|

Sanatta kardeşlik hepimizi birleştirir

Geleneksel Sanatları ayağa kaldırmayı hedefleyen, Zeytinburnu Belediyesi ve Geeleneksel Sanatlar Derneği’nin düzenlediği Geleceğin Ustaları yarışmasının bu yıl üçüncüsü gerçekleşiyor. Alanında usta 41 isimin juri koltuğunda oturduğu yarışmaya Albayrak Grubu da destek veriyor. Yarışmanın temasının ‘kardeşlik’ olduğunu belirten Geleneksel Sanatlar Derneği başkanı Ahmet Akcan ise, “Kardeşlik düşüncesiyle sağ-sol birleşebilir. Hepimiz biraraya gelebiliriz” diyor.

Yeni Şafak
05:00 - 8/11/2015 Pazar
Güncelleme: 06:36 - 8/11/2015 Pazar
Yeni Şafak
MERVE AKBAŞ


Türkiye'de özellikle son on yılda geleneksel sanatlara gösterilen ilgi oldukça arttı. Bu ilgi Türkiye'ye has değil. Özellikle Batı ve Uzakdoğu ülkelerinde de İslam sanatı ve medeniyetine olan merakın hızlı biçimde yükseldiğini söyleyebiliriz. Zeytinburnu Belediyesi ve Geleneksel Sanatlar Derneği tarafından bu yıl üçüncüsü düzenlenen Geleceğin Ustaları yarışması da bu ivmeyi kuvvetlendirmeyi ve bu sanatlara gönül veren insanları biraraya getirmeyi amaçlıyor. Yarışmaya Albayrak Grubu da destek veriyor.

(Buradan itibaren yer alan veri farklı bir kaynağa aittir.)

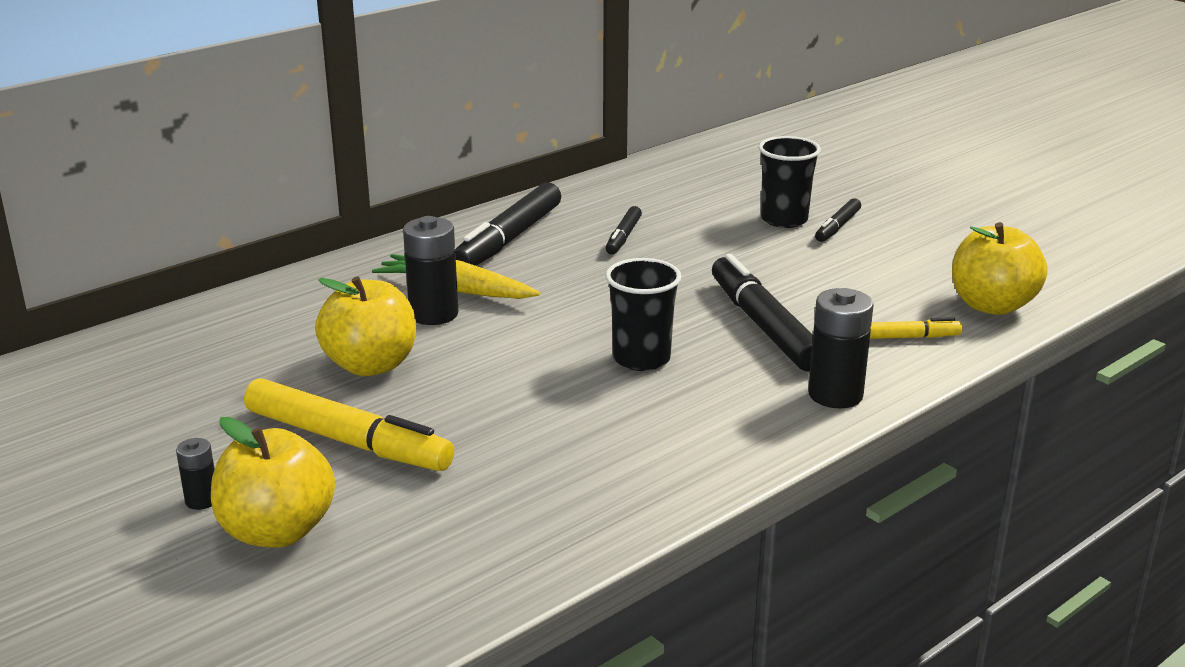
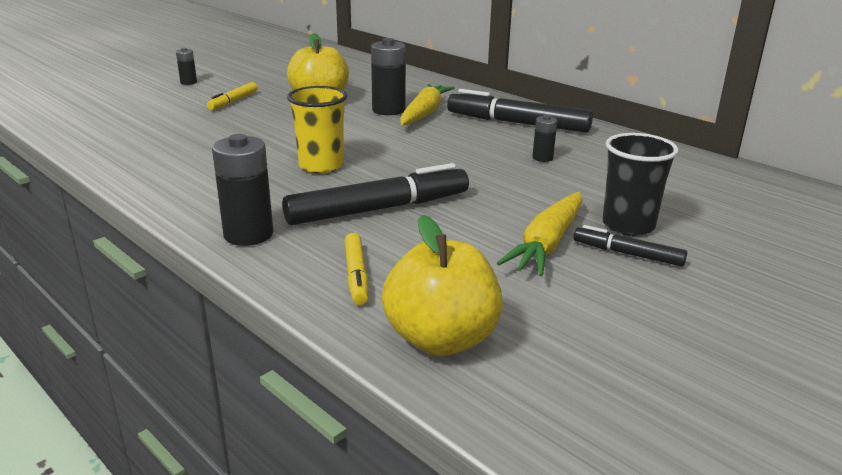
camera: 85 degrees right, 0 degrees up
yellow apple [211,417,335,548] -> none
yellow marker [244,378,454,471] -> yellow marker [207,82,258,110], size x0.52
black cup [605,258,682,371] -> yellow cup [287,86,347,173]
black marker [606,206,642,254] -> black battery [532,115,557,162]
none -> yellow carrot [497,192,583,276]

USTA İSİMLER 'USTA'LARI SEÇECEK


Hüsn-i hat, tezhip, minyatür, çini, ebru, kaatı', cilt ve kalaemişi… Geleceğin Ustaları yarışması son yıllarda özellikle batı ve uzakdoğunun ilgisinin artığı bu sanat dallarına olan ilgiyi ülkemizde de desteklemek için gerçekleştiriliyor. İslam sanatları olarak da bilinen bu 8 alanda düzenlenen yarışmanın temel amaçlarından biri geleneksel sanatları, yarınlara taşıyabilmek. Yurt içi ve yurtdışından çok sayıda sanatçının başvurduğu yarışmaya son katılım tarihi ise 31 Aralık 2015. Seçici kurul 02-10 Ocak 2016'da toplanacak ertesi gün ise ödüller açıklanacak. Ödül töreni 13 Şubat'ta yapılacak. Geleneksel sanatlar alanındaki yarışmaların sanata ve sanatçıya olan katkısı çok büyük. Geleneksel sanatlar alanında eser veren usta isimler bu tür yarışmaların bu sanatların gelişmesine katkıda bulunduğunu söylüyor. Cilt ustası Gürcan Mavili, geleneksel sanatlar adına düzenlenen yarışmaların bu sanatlar için yapılabilecek en iyi adımlar olduğunu belirtiyor. Kalemişi sanatçısı Semih İrteş ise sanatın iltifata tabi olduğunu ve geleneksel sanatların da gelişimini böyle sürdürdüğünü söylüyor. Hattat Hüseyin kutlu ise bu tür yarışmalarla gelişen sanatlarla 'aslımıza geri döndüğümüzü' ifade ediyor.







KARDEŞLİĞİ ANLATACAKLAR


Yarışmanın bu yılki teması ise oldukça dikkat çekici: Kardeşlik. Geleneksel Sanatlar Derneği Başkanı Ahmet Akcan, bu temanın Türkiye'nin son aylarda yaşadığı iç ve dış saldırılara sessiz kalmamak için seçildiğini söylüyor ve ekliyor: "Kardeşlik düşüncesi bizleri birleştirebilir. Sağ-sol düşünceler birleşebilir. Hepimiz biraraya gelebiliriz. Dinimizin emrettiği de budur. Bu nedenle yarışmacıların kardeşlik üzerine ayet ve hadislerle çalışmalarını istedik.-”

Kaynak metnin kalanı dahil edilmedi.